Bicycle – E falando agora nessa questão política, como você analisa as organizações do setor?

João Firmo – Existe organização, mas as forças políticas brasileiras têm muito mais força que essas organizações. E mais do que tudo, sem dúvida, ou seja, há um equívoco de como se pode dinamizar a indústria nacional. O fato de criar tanto impostos e impor tantos obstáculos a importação de bicicletas completas de alta gama, que no fundo vem trazer as tais experiências, depois vão ser os motores do desenvolvimento e depois levam ao desenvolvimento da indústria nacional, que hoje não têm capacidade para produzir estas experiências. A indústria nacional tem uma capacidade limitada, demora muito tempo a desenvolver toda a tecnologia, mão de obra especializada, só que é preciso ter motor de desenvolvimento, o histórico que há em mercados em que são muito protecionistas, é que nunca chegam a desenvolver determinadas indústrias, por que nelas nunca chegam a desenvolver no país. Hoje o ciclismo e as bicicletas de uso mais especializado, como o produto que nós oferecemos no Brasil poderiam ir muito mais além se não tivessem colocado tantas barreiras ao seu crescimento.

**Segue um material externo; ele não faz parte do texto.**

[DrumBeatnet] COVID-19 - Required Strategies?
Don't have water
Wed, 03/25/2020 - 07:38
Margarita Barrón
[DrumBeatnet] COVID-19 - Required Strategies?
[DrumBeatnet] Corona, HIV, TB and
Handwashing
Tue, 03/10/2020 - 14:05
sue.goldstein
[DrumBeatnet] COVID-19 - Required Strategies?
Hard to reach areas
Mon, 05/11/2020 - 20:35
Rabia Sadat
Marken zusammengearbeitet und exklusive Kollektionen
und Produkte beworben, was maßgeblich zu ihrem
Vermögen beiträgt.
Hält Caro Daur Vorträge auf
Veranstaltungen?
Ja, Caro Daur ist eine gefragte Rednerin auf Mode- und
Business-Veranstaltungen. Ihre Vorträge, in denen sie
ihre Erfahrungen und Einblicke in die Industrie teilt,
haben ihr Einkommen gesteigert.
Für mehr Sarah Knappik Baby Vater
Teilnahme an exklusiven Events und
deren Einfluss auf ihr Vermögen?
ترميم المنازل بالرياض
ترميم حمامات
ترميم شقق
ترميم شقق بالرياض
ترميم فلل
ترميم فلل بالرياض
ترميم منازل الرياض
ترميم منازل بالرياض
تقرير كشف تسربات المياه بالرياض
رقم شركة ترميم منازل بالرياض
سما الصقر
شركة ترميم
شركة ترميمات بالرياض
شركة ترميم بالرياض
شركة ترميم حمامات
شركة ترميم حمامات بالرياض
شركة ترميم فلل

Bicycle – Vocês participaram há dois anos atrás da Brasil Cycle Fair e não mais no ano passado e esse ano também não vão participar. Como é que vocês apresentam esses lançamentos, com uma linha grande de produtos para o público final, deixando de participar de um evento, e que teoricamente teria esse essa função?

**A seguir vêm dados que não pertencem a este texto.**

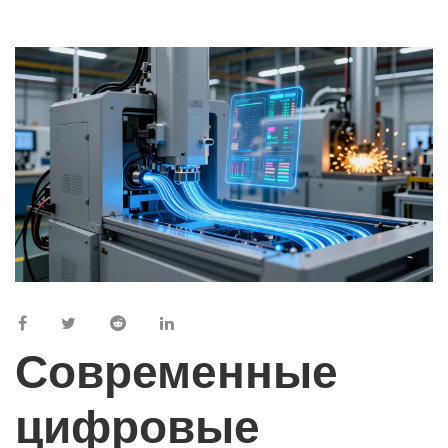
Современные
цифровые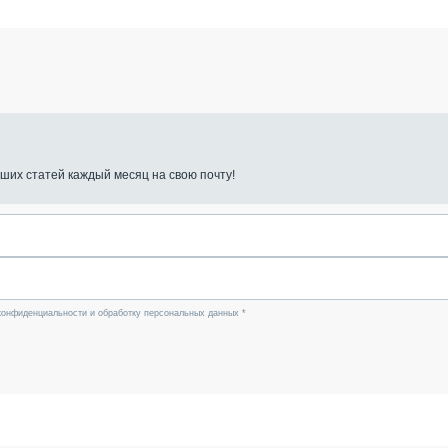
ших статей каждый месяц на свою почту!
конфиденциальности и обработку персональных данных *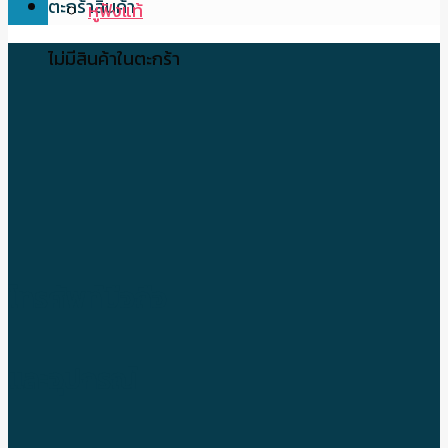
ตะกร้าสินค้า
หูฟังแท้
ไม่มีสินค้าในตะกร้า
โทรศัพท์มือถือ
และอุปกรณ์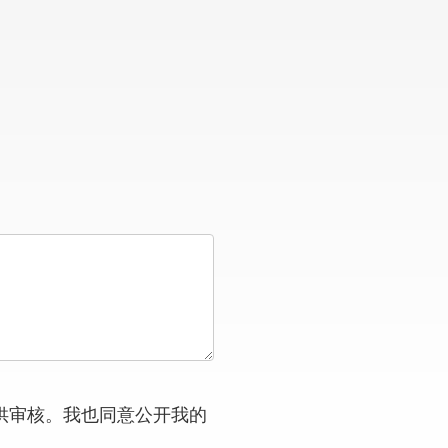
供审核。我也同意公开我的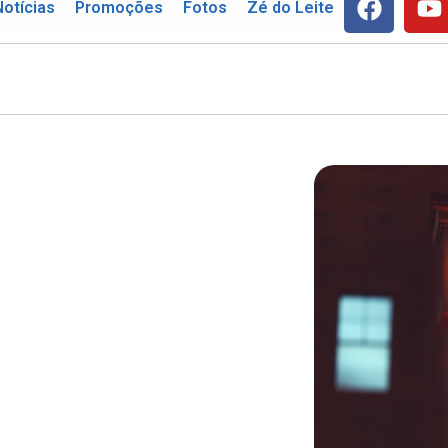
Notícias
Promoções
Fotos
Zé do Leite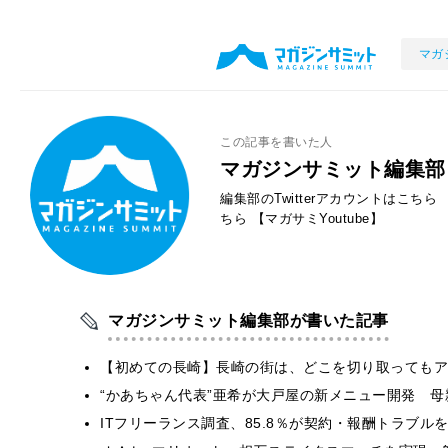
マガ
この記事を書いた人
マガジンサミット編集部
編集部のTwitterアカウントはこちら
ちら
【マガサミYoutube】
マガジンサミット編集部が書いた記事
【初めての長崎】長崎の街は、どこを切り取ってもア
“かあちゃん代表”亜希が大戸屋の新メニュー開発 
ITフリーランス調査、85.8％が契約・報酬トラブ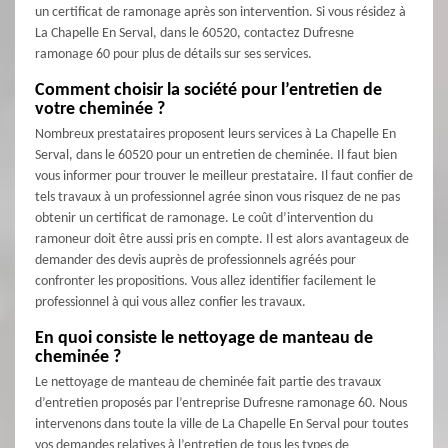
un certificat de ramonage après son intervention. Si vous résidez à
La Chapelle En Serval, dans le 60520, contactez Dufresne
ramonage 60 pour plus de détails sur ses services.
Comment choisir la société pour l’entretien de
votre cheminée ?
Nombreux prestataires proposent leurs services à La Chapelle En
Serval, dans le 60520 pour un entretien de cheminée. Il faut bien
vous informer pour trouver le meilleur prestataire. Il faut confier de
tels travaux à un professionnel agrée sinon vous risquez de ne pas
obtenir un certificat de ramonage. Le coût d’intervention du
ramoneur doit être aussi pris en compte. Il est alors avantageux de
demander des devis auprès de professionnels agréés pour
confronter les propositions. Vous allez identifier facilement le
professionnel à qui vous allez confier les travaux.
En quoi consiste le nettoyage de manteau de
cheminée ?
Le nettoyage de manteau de cheminée fait partie des travaux
d’entretien proposés par l’entreprise Dufresne ramonage 60. Nous
intervenons dans toute la ville de La Chapelle En Serval pour toutes
vos demandes relatives à l’entretien de tous les types de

João Firmo – A Cycle Fair não é um evento para consumidor final. Cycle Fair é majoritariamente um evento para lojistas, um evento comercial, embora tenha a abertura de um dia para o consumidor final que podem usufruir deste evento, que foi pensado precisamente para fazer o comércio. Nós, como temos uma relação muito estreita com os nossos lojistas, não necessitamos de apresentação na feira para fazer a apresentação dos nossos produtos. Temos outros canais próprios que fazemos, dentro dos moldes. Como pode ver se tivéssemos este espaço na feira, era a feira toda, não é? Acreditamos que a feira é o motor do mercado, é importante, mas enfim, pela nossa posição, pelas nossas características acaba por não ser positivo para nós.

Bicycle – Como que você analisa agora o futuro da bicicleta? Você acredita que essa situação da própria economia pode ainda perdurar mais um tempo?

João Firmo – Que vai durar mais algum tempo é certo. Quanto todas as visões, todas as projeções vem sendo revistas em baixa. As projeções apontam que para o próximo ano vai ser um novo ano de recessão e só em 2017, já está prevista um crescimento da economia. Nós sabemos que antes do crescimento da economia vem o aumento do consumo. É o que muda, o que faz estimular o crescimento é claro as exportações, mas também muito consumo doméstico. O mundo do esporte acaba sendo beneficiado, por que as pessoas têm mais tempo livre, as pessoas têm necessidade de vazão, as pessoas não vão deixar de pedalar por causa da crise, antes pelo contrário, as pessoas vão pedalar mais e nós acreditamos nisso.

Bicycle – Como estão os números da Specialized? O que você sobre a projeção de crescimento?

João Firmo – Nós acreditamos que estamos desempenhando aquilo que é o nosso trabalho, é nisso que acreditamos. Não trabalhamos pelos números. Para dar mais esta boa experiência ao ciclista, com foco naquilo que achamos que é realmente importante e os resultados vem depois. Os resultados são uma conseqüência do nosso trabalho. Nós somos uma empresa privada, nós somos uma empresa de capital aberto, nós não temos que prestar contas a ninguém. Nós temos um empresa muito capitalizada, nosso fundador continuar ser dono de empresa e tudo o que nós fazemos é em função de dar a melhor experiência o ciclistas. E os resultados vem em função disso. Não trabalhamos para os resultados.